Catatan Ringan Di Depan Televisi
Popularitas Oh
Popularitas
Setiap orang
punya impian untuk menjadi populer.
Namun tidak semua orang siap menjadi orang populer. Populer menyebabkan
satu kehidupan menjadi bertautan secara bebas dengan banyak kehidupan lainnya. Sehingga tidak jarang sering kita mendengar
beberapa orang yang populer menyatakan lebih senang menjadi orang biasa.

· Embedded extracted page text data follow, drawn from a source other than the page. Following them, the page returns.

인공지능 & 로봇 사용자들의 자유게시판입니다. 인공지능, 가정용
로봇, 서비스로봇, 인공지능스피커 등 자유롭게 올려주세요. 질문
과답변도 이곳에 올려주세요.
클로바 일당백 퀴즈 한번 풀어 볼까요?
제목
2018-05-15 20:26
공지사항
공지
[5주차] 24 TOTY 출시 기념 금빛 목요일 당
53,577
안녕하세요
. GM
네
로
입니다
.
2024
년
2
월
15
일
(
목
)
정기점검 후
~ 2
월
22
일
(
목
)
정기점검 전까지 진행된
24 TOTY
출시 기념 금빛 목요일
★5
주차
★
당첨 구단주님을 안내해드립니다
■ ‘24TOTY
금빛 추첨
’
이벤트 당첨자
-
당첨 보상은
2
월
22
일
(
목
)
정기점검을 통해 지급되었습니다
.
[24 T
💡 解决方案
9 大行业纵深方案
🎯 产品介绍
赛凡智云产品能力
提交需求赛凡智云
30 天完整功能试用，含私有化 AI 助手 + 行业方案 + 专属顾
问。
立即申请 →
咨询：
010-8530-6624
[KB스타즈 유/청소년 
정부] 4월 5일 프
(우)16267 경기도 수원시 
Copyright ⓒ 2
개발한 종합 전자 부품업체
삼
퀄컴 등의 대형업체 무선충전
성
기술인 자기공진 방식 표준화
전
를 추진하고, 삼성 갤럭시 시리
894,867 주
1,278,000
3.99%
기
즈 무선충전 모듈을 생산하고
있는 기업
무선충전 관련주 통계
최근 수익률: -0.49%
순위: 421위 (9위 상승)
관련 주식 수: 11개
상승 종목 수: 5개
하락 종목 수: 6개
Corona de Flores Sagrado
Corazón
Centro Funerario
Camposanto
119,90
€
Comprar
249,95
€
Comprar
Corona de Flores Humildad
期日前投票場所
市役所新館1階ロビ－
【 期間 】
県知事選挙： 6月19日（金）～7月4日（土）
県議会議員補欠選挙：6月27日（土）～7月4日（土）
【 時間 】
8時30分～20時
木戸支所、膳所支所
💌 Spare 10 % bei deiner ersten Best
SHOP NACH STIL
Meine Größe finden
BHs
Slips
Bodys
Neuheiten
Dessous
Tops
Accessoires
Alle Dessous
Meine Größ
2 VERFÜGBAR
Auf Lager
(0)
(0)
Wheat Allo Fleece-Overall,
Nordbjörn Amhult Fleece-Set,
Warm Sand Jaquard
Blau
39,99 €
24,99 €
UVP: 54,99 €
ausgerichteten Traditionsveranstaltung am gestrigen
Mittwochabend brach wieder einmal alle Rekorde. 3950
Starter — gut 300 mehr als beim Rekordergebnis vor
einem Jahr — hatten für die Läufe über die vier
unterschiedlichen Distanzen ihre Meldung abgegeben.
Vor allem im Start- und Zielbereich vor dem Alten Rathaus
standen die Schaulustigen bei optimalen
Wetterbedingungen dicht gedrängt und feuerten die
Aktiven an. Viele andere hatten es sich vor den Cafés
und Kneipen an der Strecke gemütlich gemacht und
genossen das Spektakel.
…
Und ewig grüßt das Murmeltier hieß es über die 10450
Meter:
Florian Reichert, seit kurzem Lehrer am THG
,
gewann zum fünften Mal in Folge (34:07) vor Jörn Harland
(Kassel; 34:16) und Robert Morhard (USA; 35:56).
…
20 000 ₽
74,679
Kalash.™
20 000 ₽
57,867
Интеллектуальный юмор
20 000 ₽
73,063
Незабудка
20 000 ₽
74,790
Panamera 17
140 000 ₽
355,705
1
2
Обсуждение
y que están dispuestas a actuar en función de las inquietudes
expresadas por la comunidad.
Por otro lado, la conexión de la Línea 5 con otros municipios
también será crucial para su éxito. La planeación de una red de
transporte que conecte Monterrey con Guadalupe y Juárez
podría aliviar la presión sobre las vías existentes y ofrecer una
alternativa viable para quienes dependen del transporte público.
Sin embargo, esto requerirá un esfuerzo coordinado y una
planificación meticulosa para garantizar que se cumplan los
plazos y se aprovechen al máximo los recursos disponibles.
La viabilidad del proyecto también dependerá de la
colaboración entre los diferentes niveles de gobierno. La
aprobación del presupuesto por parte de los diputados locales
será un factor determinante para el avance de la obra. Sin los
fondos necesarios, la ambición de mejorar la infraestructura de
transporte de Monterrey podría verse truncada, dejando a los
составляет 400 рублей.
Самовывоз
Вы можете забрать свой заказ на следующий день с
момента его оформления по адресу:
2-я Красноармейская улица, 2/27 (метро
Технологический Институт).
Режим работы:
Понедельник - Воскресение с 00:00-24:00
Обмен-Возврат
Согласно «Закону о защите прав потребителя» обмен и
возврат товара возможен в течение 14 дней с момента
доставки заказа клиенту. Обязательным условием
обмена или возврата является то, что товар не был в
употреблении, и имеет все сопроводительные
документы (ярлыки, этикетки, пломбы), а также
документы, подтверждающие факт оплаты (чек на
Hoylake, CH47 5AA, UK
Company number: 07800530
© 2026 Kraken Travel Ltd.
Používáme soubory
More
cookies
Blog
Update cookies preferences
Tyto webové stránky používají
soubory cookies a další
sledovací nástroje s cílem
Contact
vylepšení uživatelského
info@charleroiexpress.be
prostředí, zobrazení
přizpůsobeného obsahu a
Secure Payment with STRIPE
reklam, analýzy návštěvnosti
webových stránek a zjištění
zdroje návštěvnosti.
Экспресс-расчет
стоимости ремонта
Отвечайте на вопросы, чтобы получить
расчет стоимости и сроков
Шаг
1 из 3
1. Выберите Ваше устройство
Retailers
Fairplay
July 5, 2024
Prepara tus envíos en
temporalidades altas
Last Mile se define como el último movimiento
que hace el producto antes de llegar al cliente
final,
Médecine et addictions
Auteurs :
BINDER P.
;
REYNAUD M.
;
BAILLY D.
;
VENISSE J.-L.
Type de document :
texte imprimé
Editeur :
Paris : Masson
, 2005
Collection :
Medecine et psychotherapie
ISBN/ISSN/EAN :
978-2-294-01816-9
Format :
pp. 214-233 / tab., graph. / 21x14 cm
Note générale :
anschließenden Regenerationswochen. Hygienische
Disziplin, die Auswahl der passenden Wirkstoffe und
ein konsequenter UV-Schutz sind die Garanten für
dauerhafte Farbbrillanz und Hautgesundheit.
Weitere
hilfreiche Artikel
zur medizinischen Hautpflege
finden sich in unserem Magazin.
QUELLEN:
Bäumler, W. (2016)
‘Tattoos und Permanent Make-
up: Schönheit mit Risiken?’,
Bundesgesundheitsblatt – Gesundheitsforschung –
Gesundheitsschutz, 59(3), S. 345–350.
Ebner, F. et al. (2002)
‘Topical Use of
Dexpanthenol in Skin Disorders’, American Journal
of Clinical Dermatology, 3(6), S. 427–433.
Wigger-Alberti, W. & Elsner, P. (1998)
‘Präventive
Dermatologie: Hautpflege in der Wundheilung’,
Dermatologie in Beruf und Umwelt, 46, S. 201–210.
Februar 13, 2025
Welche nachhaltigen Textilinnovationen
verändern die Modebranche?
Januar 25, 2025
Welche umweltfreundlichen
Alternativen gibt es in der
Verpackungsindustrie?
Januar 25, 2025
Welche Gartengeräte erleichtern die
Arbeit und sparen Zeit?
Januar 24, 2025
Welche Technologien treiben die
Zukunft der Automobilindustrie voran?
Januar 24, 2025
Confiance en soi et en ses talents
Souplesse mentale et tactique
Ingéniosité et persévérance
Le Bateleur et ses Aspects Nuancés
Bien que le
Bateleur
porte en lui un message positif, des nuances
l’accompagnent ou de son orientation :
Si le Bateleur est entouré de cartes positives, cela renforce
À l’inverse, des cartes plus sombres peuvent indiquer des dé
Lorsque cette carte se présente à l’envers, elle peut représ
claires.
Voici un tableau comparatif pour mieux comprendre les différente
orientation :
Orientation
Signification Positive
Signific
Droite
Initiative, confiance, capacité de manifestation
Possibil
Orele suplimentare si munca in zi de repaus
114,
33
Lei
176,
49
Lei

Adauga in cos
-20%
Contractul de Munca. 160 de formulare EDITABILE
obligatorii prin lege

Popularitas sebuah kata yang menjadi impian banyak orang namun bersamaan dengan
itu betapa banyak orang ingin mencampakkan popularitasnya namun tak berdaya karena
predikat orang populer sudah terlanjut melekat pada dirinya. Ada harga untuk menjadi populer dan banyak
harga yang harus dibayar ketika sudah populer.
Gelar Oh Gelar
Dalam sebuah
briefing kepengurusan yang saya ada di dalamnya. Suatu saat ketua melontarkan
satu pertanyaan dan pernyataan “ohya, apakah nama-nama dalam kepengurusan ini
harus dilengkapi dengan gelarnya juga? Dalam organisasi di mana saya ada, tidak
ada kebiasaan menulis gelar!”. Hmmm...
menggelitik pernyataan beliau. Memang selama menjadi mahasiswa di sebuah
perguruan tinggi theologi saya sudah terbiasa harus menuliskan nama para
pengajar dengan gelar yang lengkap, dan itu meradiasi juga ke jemari saat
menuliskan nama sendiri baik dalam surat maupun dalam buletin-buletin yang
harus saya kerjakan. Walau sejujurnya
hati kecil sering berkata, gelar yang kamu punya sich kalau dalam istilah game
ya masih “easy” gitu dech. Ha ha ha.
Dalam hati saya, jadi pengen juga membiasakan diri tidak mencantumkan
gelar. Karena toh pada pada akhirnya gelar itu akan menjadi sangat tegas terasa
ketika seseorang mampu mempertanggung jawabkan gelar tersebut, baik ketika
sedang menjalani hidup dan mempresentasikan sesuatu tentang kehidupan. Mungkin hal ini akan menjadi berbeda kalau
berbicara di kawasan akademisi. Tulislah gelar saat itu harus, tapi tidak
selalu mengumandangkan gelar, jika memang tidak harus.
Basa “oh” Basi
Entah mengapa
basa basi mengandung kata basi. Kita tahu bila makanan atau informasi mendapat
tambahan kata basi, maka makanan dan informasi tersebut suda tidak bermanfaat
lagi. Saya suka melakoni basa basi,
karena basa basi identik dengan kesopanan dan tata krama orang timur. Namun suatu saat saya membayangkan satu hal
yang lucu, saat keponakan saya dengan memegang sepiring nasi plus lauk berkata
“makan om”. Dalam hati saya ini dia basa basi. Kemudian saya membayangkan
bagaimana cara menghapus kebiasaan basa basi dalam menawarkan makanan. Menurut saya satu-satunya cara adalah
siapapun yang mendapat tawaran basa basi tentang makanan tidak peduli
konteksnya apa, langsung saja merebut makanan tersebut dari tangan si penawar
basa basi. Saya yakin jika teori saya di atas dipraktekkan dengan konsisten
selama lima tahun, satu generasi akan kehilangan naluri ber basa-basi
menawarkan makanan seperti itu. Menurut
saya alangkah elegannya bila tawaran basa basi itu di ganti dengan kalimat yang
menyiratkan permisi, misalnya dengan kalimat “saya makan siang ya, atau saya
minum ya”. Tapi bukan berarti bila anda
memang memiliki makanan dan minuman yang cukup ada pembenaran untuk selalu
mengucapkan permisi yang sebenarnya sedang menyiratkan tidak ingin berbagi
dengan orang lain. Itu hal yang sangat berbeda!!